Димфна и Ллевелин пришли домой из школы.
— В чем дело, пап? Что будет, пап? Что ты делаешь, пап?
— Тетке вашей время пришло. Не приставайте ко мне сейчас. Идите куда-нибудь, поиграйте. Нет, постойте, пойдите побудьте с бедной старушкой Бесси. Подержите ее за копытце, бедную старушку.
Теперь Беатрис-Джоанне хотелось лечь. Плодная оболочка быстро лопнула, отошли воды.
— На левый бок, девочка, — приказал Шонни. — Больно? Бедная старушка.
Фактически боль становилась гораздо хуже; Беатрис-Джоанна начала задерживать дыхание и сильно тужиться. Шонни привязал к изголовью кровати длинное полотенце, уговаривал:
— Тяни, девочка. Тяни сильней. Благослови тебя Бог, теперь уж недолго. — Беатрис-Джоанна тянула со стонами. — Мевис, — сказал Шонни, — дело, должно быть, долгое. Принеси-ка мне пару бутылок сливовицы и стакан.
— Осталась всего пара бутылок.
— Вот их и тащи, будь доброй девочкой. Ну, ну, моя красавица, — сказал он Беатрис-Джоанне. — Тяни, тяни, благослови тебя Бог.
Он проверил гревшиеся на радиаторе старомодные свивальники, связанные двумя сестрами долгими зимними вечерами. Стерилизовал свои перевязочные материалы; ножницы кипели в кастрюле; на полу поблескивал жестяной таз; хлопковая вата ждала, когда ее скрутят в тампоны; на косой балке висели свивальники, — все фактически готово.
— Благослови тебя Бог, дорогая моя, — сказал он своей жене, вернувшейся с бутылками. — Будет великий день.
День, безусловно, был долгим. Беатрис-Джоанна напрягала все мышцы почти два часа. И кричала от боли, а Шонни, потягивая сливовицу, ободрительно покрикивая, наблюдал, ждал, потея не меньше нее.
— Будь у нас только, — бормотал он, — хоть какое-то обезболивающее. Вот, девочка, — решительно сказал он, — выпей-ка, — и протянул бутылку. Но Мевис схватила его за руку.
— Смотри! — закричала она. — Идет!
Беатрис-Джоанна взвизгнула. На свет появлялась головка, завершала, в конце концов, трудный путь: оставив позади костистый туннель тазового пояса, проталкивалась сквозь влагалище в полный воздуха мир, — равнодушный сейчас, он вскоре станет враждебным. После короткой паузы протолкнулось и тело ребенка.
— Отлично, — сказал Шонни с сияющими глазами, вытирая закрытые глазки младенца влажным тампоном, нежными, любовными движениями. Новорожденный закричал, приветствуя мир. — Прелестно, — сказал Шонни.

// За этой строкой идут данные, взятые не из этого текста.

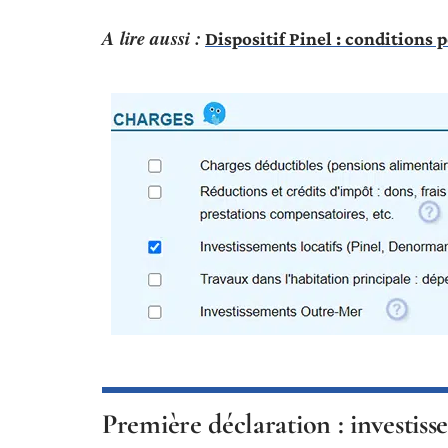
A lire aussi :
Dispositif Pinel : conditions 
Première déclaration : investiss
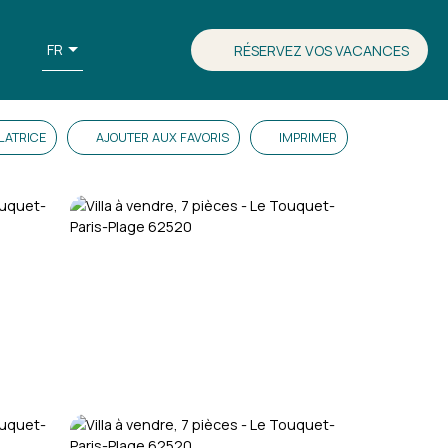
FR
RÉSERVEZ VOS VACANCES
LATRICE
AJOUTER AUX FAVORIS
IMPRIMER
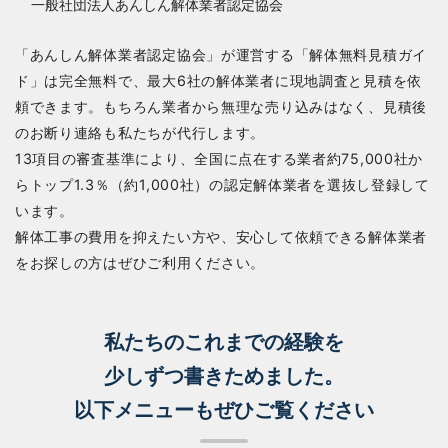
「あんしん解体業者認定協会」が運営する「解体無料見積ガイ
ド」は完全無料で、最大6社の解体業者に現地調査と見積を依
頼できます。もちろん業者から無理な売り込みはなく、見積後
のお断り連絡も私たちが代行します。
13項目の審査基準により、全国に点在する業者約75,000社か
らトップ1.3％（約1,000社）の認定解体業者を選抜し登録して
います。
解体工事の費用を抑えたい方や、安心して依頼できる解体業者
をお探しの方はぜひご利用ください。
私たちのこれまでの経験を
少しずつ書きためました。
以下メニューもぜひご覧ください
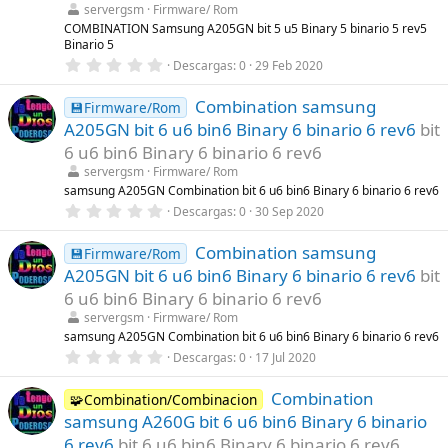
l
servergsm
Firmware/ Rom
l
COMBINATION Samsung A205GN bit 5 u5 Binary 5 binario 5 rev5
a
Binario 5
(
s
0
Descargas
0
29 Feb 2020
)
,
0
Combination samsung
0
💾Firmware/Rom
e
A205GN bit 6 u6 bin6 Binary 6 binario 6 rev6
bit
s
t
6 u6 bin6 Binary 6 binario 6 rev6
r
servergsm
Firmware/ Rom
e
l
samsung A205GN Combination bit 6 u6 bin6 Binary 6 binario 6 rev6
l
0
Descargas
0
30 Sep 2020
a
,
(
0
s
Combination samsung
0
💾Firmware/Rom
)
e
A205GN bit 6 u6 bin6 Binary 6 binario 6 rev6
bit
s
t
6 u6 bin6 Binary 6 binario 6 rev6
r
servergsm
Firmware/ Rom
e
l
samsung A205GN Combination bit 6 u6 bin6 Binary 6 binario 6 rev6
l
0
Descargas
0
17 Jul 2020
a
,
(
0
s
Combination
0
🧩Combination/Combinacion
)
e
samsung A260G bit 6 u6 bin6 Binary 6 binario
s
t
6 rev6
bit 6 u6 bin6 Binary 6 binario 6 rev6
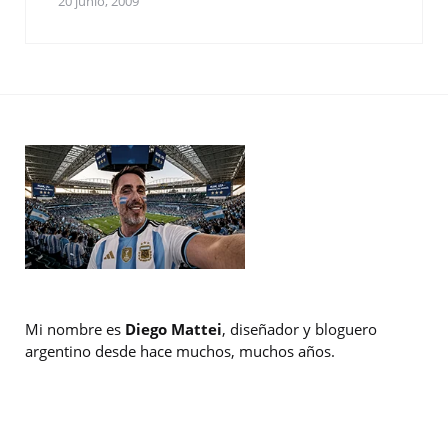
20 junio, 2009
Mi nombre es
Diego Mattei
, diseñador y bloguero
argentino desde hace muchos, muchos años.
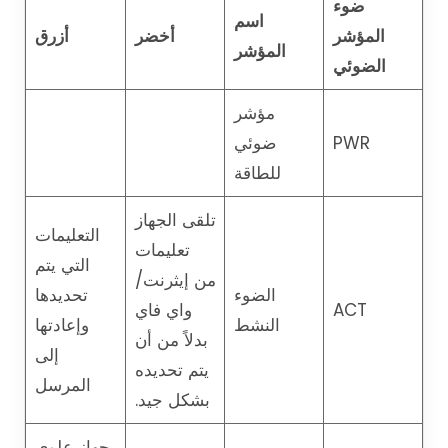
ضوء
اسم
المؤشر
أخضر
أزرق
المؤشر
الضوئي
مؤشر
PWR
ضوئي
للطاقة
تلقى الجهاز
التعليمات
تعليمات
التي يتم
من إيثرنت/
الضوء
تحديدها
ACT
واي فاي
النشط
وإعادتها
بدلاً من أن
إلى
يتم تحديده
المرسل
بشكل جيد.
جهاز علوي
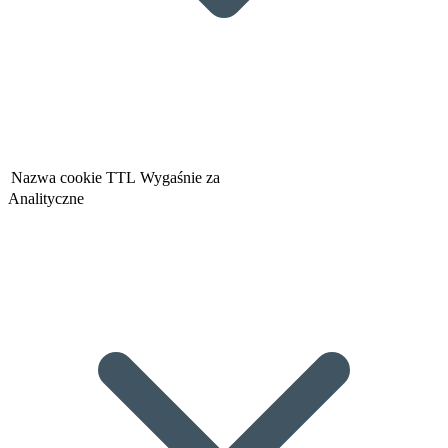
Nazwa cookie
TTL
Wygaśnie za
Analityczne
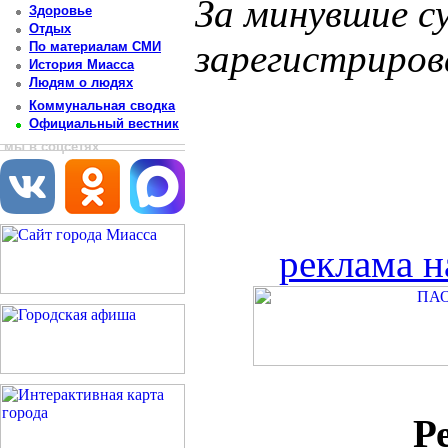
За минувшие с
Здоровье
Отдых
зарегистриров
По материалам СМИ
История Миасса
Людям о людях
Коммунальная сводка
Официальный вестник
мы в соцсетях
реклама н
Р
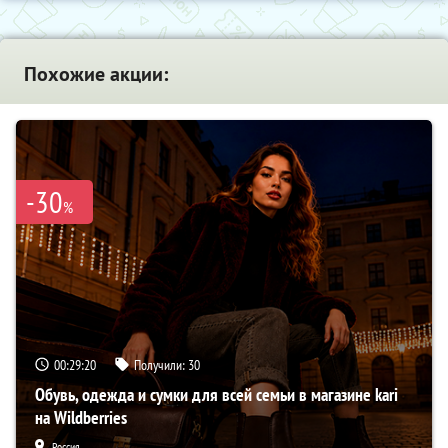
Похожие акции:
-30
%
00:29:19
Получили:
30
Обувь, одежда и сумки для всей семьи в магазине kari
на Wildberries
Россия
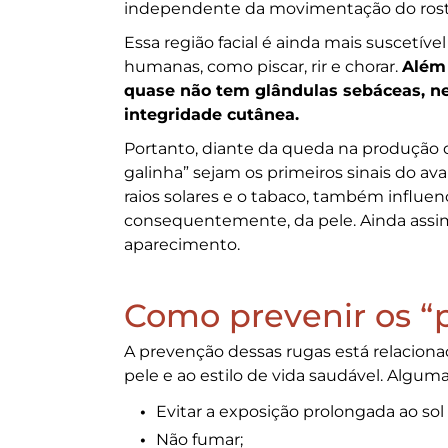
independente da movimentação do rost
Essa região facial é ainda mais suscetíve
humanas, como piscar, rir e chorar.
Além 
quase não tem glândulas sebáceas, ne
integridade cutânea.
Portanto, diante da queda na produção d
galinha” sejam os primeiros sinais do av
raios solares e o tabaco, também influe
consequentemente, da pele. Ainda assim
aparecimento.
Como prevenir os “
A prevenção dessas rugas está relacio
pele e ao estilo de vida saudável. Algum
Evitar a exposição prolongada ao sol e
Não fumar;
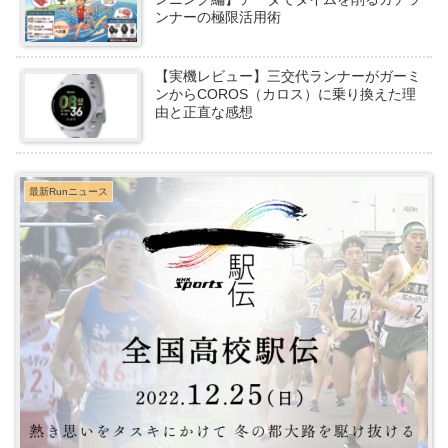
ンナーの極限活用術
【実機レビュー】三交代ランナーがガーミ
ンからCOROS（カロス）に乗り換えた理
由と正直な感想
最新Runニュース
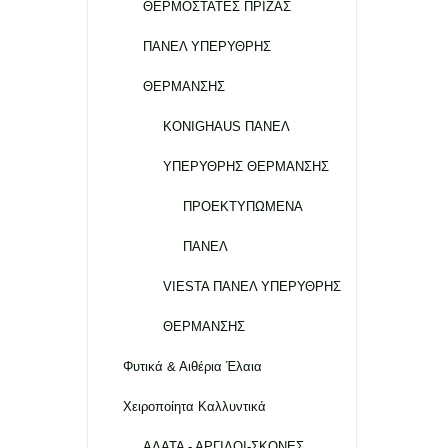
ΘΕΡΜΟΣΤΑΤΕΣ ΠΡΙΖΑΣ
ΠΑΝΕΛ ΥΠΕΡΥΘΡΗΣ
ΘΕΡΜΑΝΣΗΣ
KONIGHAUS ΠΑΝΕΛ
ΥΠΕΡΥΘΡΗΣ ΘΕΡΜΑΝΣΗΣ
ΠΡΟΕΚΤΥΠΩΜΕΝΑ
ΠΑΝΕΛ
VIESTA ΠΑΝΕΛ ΥΠΕΡΥΘΡΗΣ
ΘΕΡΜΑΝΣΗΣ
Φυτικά & Αιθέρια Έλαια
Χειροποίητα Καλλυντικά
ΑΛΑΤΑ - ΑΡΓΙΛΟΙ-ΣΚΟΝΕΣ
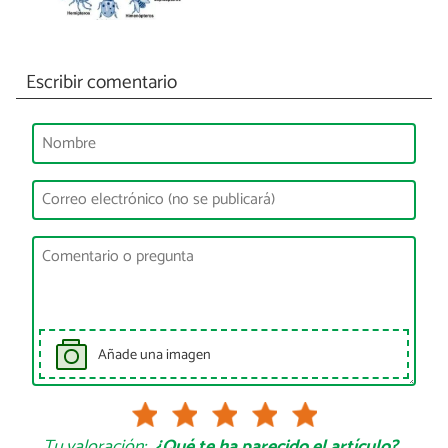
Escribir comentario
Añade una imagen
Tu valoración:
¿Qué te ha parecido el artículo?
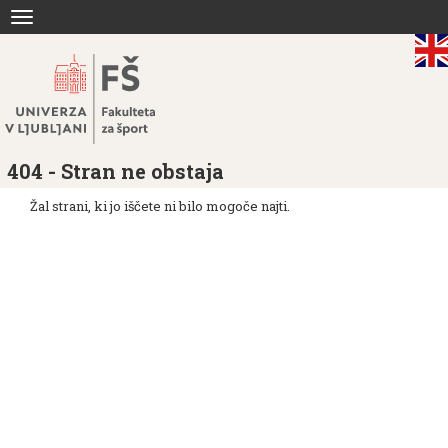
Skoči
Toggle
na
navigation
vsebino
404 - Stran ne obstaja
Žal strani, ki jo iščete ni bilo mogoče najti.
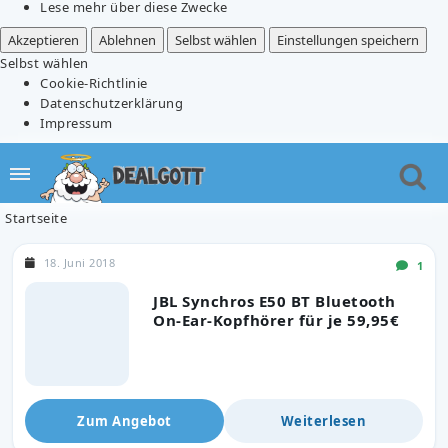
Lese mehr über diese Zwecke
Akzeptieren
Ablehnen
Selbst wählen
Einstellungen speichern
Selbst wählen
Cookie-Richtlinie
Datenschutzerklärung
Impressum
Startseite
18. Juni 2018
1
JBL Synchros E50 BT Bluetooth
On-Ear-Kopfhörer für je 59,95€
Zum Angebot
Weiterlesen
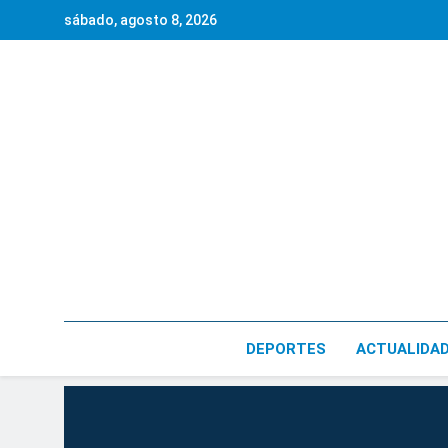
Saltar
sábado, agosto 8, 2026
al
contenido
DEPORTES
ACTUALIDA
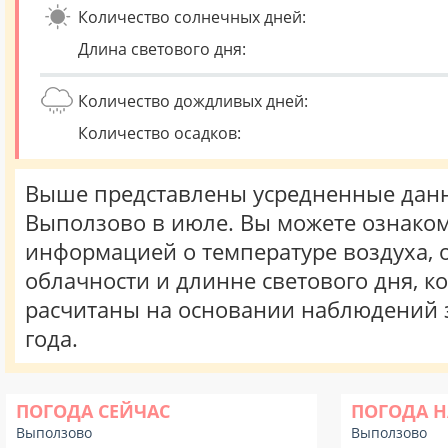
Количество солнечных дней:
Длина светового дня:
Количество дождливых дней:
Количество осадков:
Выше представлены усредненные данн
Выползово в июле. Вы можете ознаком
информацией о температуре воздуха, о
облачности и длинне светового дня, к
расчитаны на основании наблюдений 
года.
ПОГОДА СЕЙЧАС
ПОГОДА Н
Выползово
Выползово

Потом, когда пульс в пуповине начал замирать, взял две приготовленные связки ниток, умело перевязал, туго, еще туже, крепко-накрепко, так что получились две пограничные линии с ничейной землей в центре. И осторожно щелкнул между ними стерилизованными ножницами. Теперь новая капля жизни, наполняясь бешено глотаемым воздухом, была предоставлена сама себе.
— Мальчик, — сказала Мевис.
— Мальчик? Так тому и быть, — сказал Шонни. Освободившись от матери, он переставал быть простой вещью. Шонни оглянулся, следя за выходом плаценты, пока Мевис заворачивала ребенка в шаль и укладывала в ящик у радиатора; купать его предстояло попозже.
— Боже милостивый, — сказал наблюдавший Шонни. Беатрис-Джоанна закричала, однако не так громко, как прежде. — Еще один, — в благоговейном страхе объявил Шонни. — Двойня, клянусь Богом. Приплод, клянусь Господом Иисусом.
Глава 7
— Выходи, ты, — сказал охранник.
— И почти вовремя, — взорвался Тристрам, поднимаясь с топчана. — Почти вовремя, будь ты проклят, гад. Дай поесть чего-нибудь, чтоб тебя разразило, прежде чем я уйду.
— Не ты, — с удовольствием сказал охранник. — Он, — указал он. — Ты еще долго с нами пробудешь, мистер Похабник. Это его выпускают.
Блаженный Эмброуз Бейли, которого встряхнул охранник, слепо заморгал и, тараща глаза, начал опоминаться от бесконечного присутствия Бога, установившегося в конце января. Он очень ослаб.
— Предатель, — зарычал Тристрам. — Подсадная утка. Все врал про меня, вот что ты делал. Купил себе враньем позорную свободу. — А охраннику он с надеждой сказал с большими яростными глазами: — Ты точно не ошибся? Точно не я?
— Он, — ткнул пальцем охранник. — Не ты. Он. Ты ведь не… — он прищурился на зажатую в руке бумажку, — не духовное лицо, что бы это ни значило, так? Их всех освобождают. А сквернословам вроде тебя тут придется сидеть. Правильно?
— Вопиющая распроклятая несправедливость, — завопил Тристрам, — вот что это такое. — Он упал на колени перед охранником, молитвенно сложив руки, сгорбившись, словно только что сломал себе шею. — Пожалуйста, выпусти меня вместо него. С ним покончено. Он думает, будто уже мертв, сожжен на костре. Думает, будто уже хорошо продвинулся по дороге к канонизации. Он просто не понимает, что происходит. Пожалуйста.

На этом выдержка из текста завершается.